No stirrups, no fears

I’ve never gotten to participate in the storied torture/tradition of No Stirrup November in my years of riding, so if being excited about it after my first lesson makes me crazy, I’ll gladly hold that title. After fretting over the microsleep at the show on Sunday, I had a great ride on Wednesday with M and then rode again on Friday with the pony club kids who were doing mounted games. In all reality, a few simple choices would have likely prevented the episode from occurring, and it does me no good to dwell on it.
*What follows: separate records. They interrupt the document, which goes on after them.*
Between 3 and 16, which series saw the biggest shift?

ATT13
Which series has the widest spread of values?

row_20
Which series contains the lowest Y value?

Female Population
On Wednesday Divine initially continued her lackadaisical demeanor from Sunday, but once she realized we were getting to do her favorite thing (canter), she was insistent on a trot speed that offered the best chance for falling into a canter. So that was slightly painful until after she had a good five minutes of trot-canter-trot transitions circling about the arena. M had an understandably more difficult time on Eli, who’s trot I would liken to a slow-motion, extra-springy pogo-stick that could quite literally bounce someone out of the tack should they start giggling (may or may not have happened in this lesson…).
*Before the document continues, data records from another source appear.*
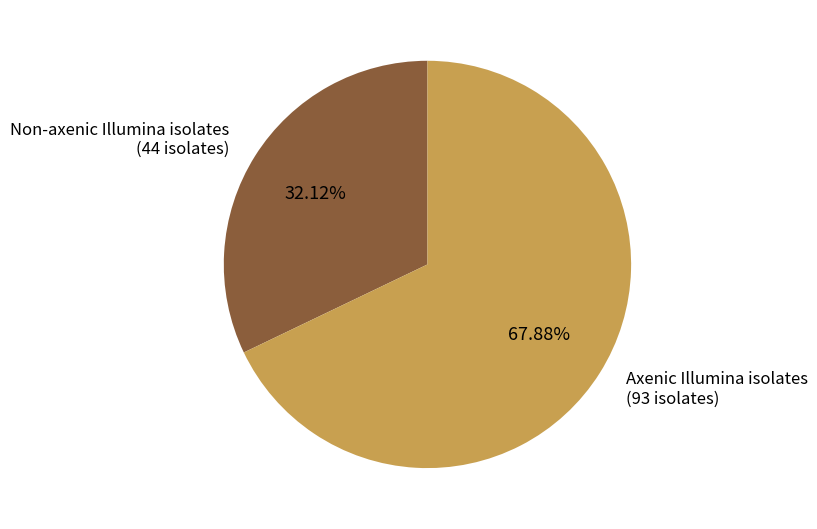

Count the number of slices in the pie.

2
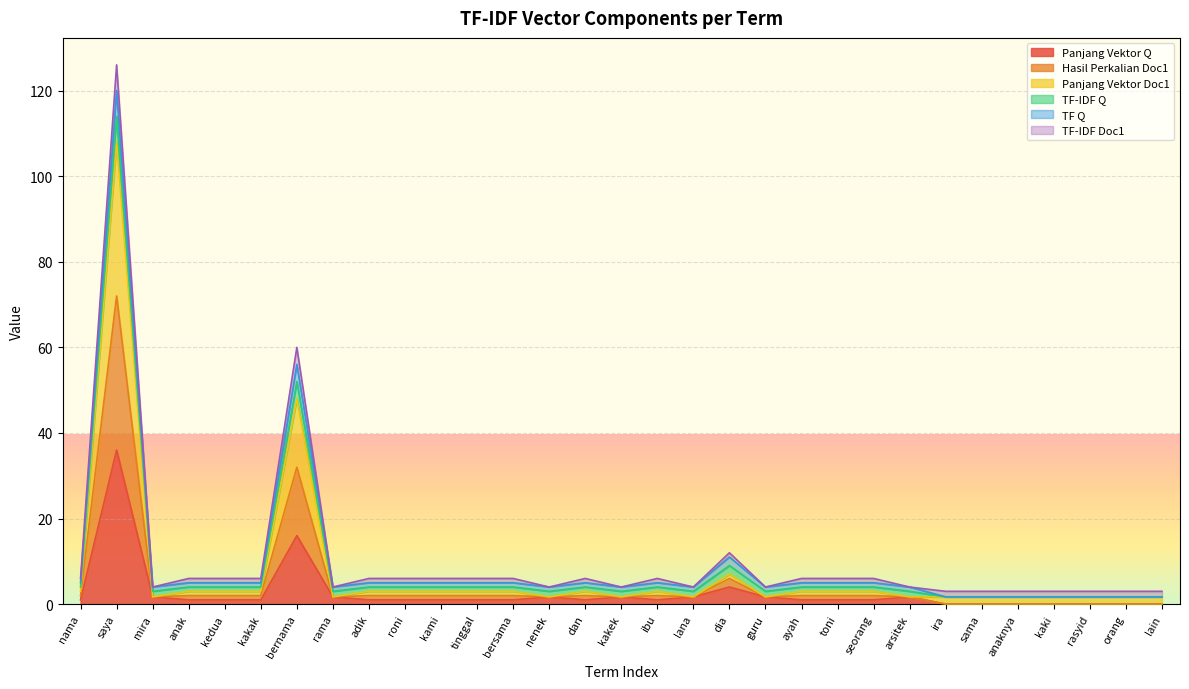

Which series has the largest range (max minus min)?

Hasil Perkalian Doc1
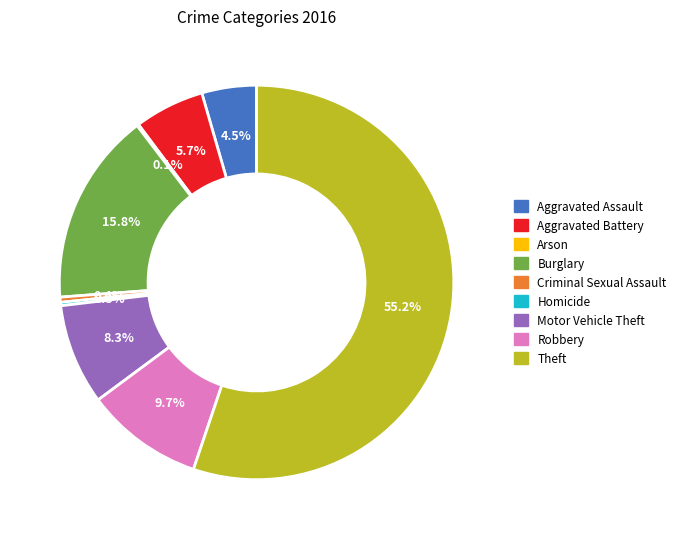

What is the majority slice?

Theft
Friday I was excited to do games like the egg and spoon race and whatever crazy relay they came up with, on Pretty, the 12 hand wonder/devil pony, but after my futile attempts to catch her, I was bequeathed with Rain instead. Rain is a WhoTheHellKnowsBred that most closely resembles a Dutch Harness horse. She came off the slaughter lot, learned a ton with trainer MS, was sold and then returned (but not before being almost completely soured) and has been worked intermittently since. I actually liked her a lot, but completely emphasize with M now – MS warned me that she has yet to sit her trot, and my measly attempts were met with some pinned ears from her and a quick return to posting on my part unless I wanted to eventually part ways with her. Even with a bucking fit (due to a loose girth, my fault) and a mini-meltdown from a hula-hoop (not totally unreasonable), I never felt afraid or like I was going to come off.
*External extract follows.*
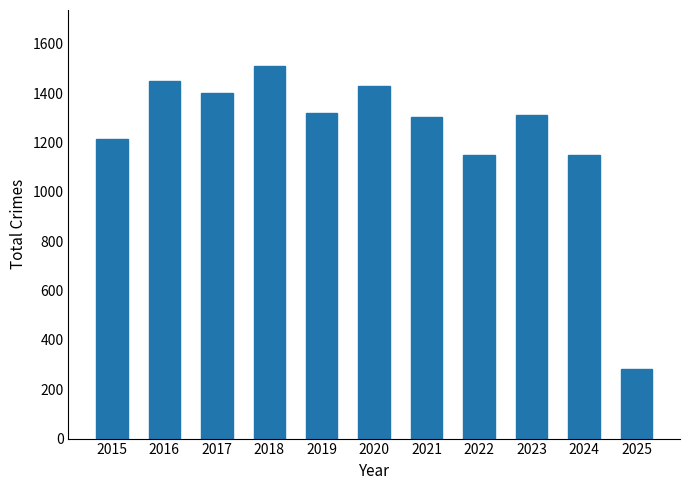

Read the value at 2025.

283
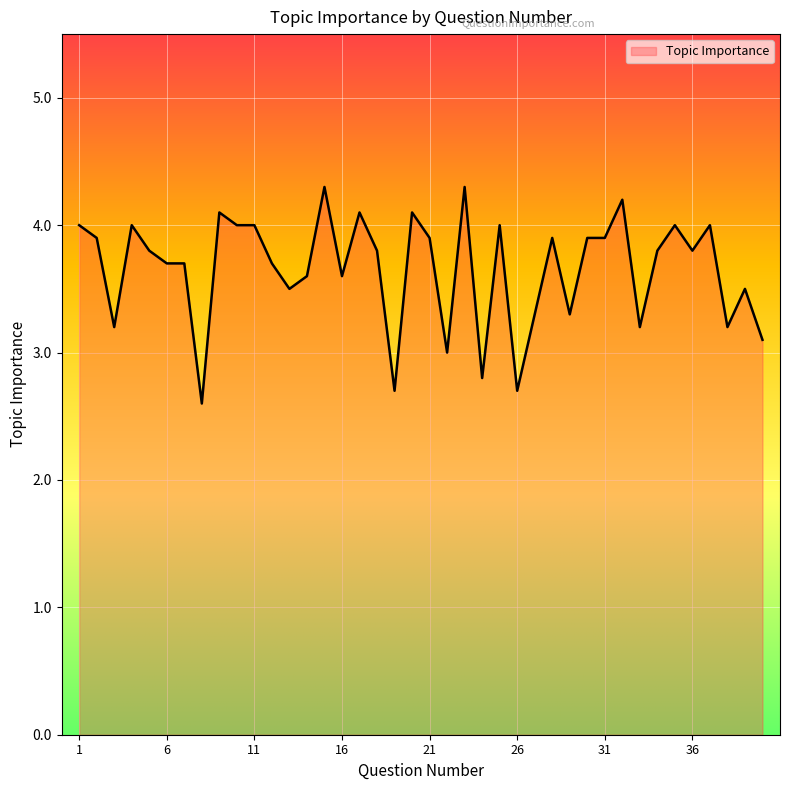

What is the smallest value displayed?

2.6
I mention that for two reasons. One is because when I started back riding in June after a over a year off, I was seriously questioning if I’d still have my nerve and “pick up the bike-ness” so to speak. Two is that it’s baffling to me that I can be so calm with a spooky or actively bucking horse and then terrified about some additional medical testing I’m having done this week. Objectively, I’d say that’s probably because I have a lot more experience with horses and a lot less with obscure diagnostics which I have no idea how my body will react to. And that seems… pretty obvious. But what am I trying to prove by admitting the later and building myself up with the former? Why’s that question important? I’ve got no answer to either question.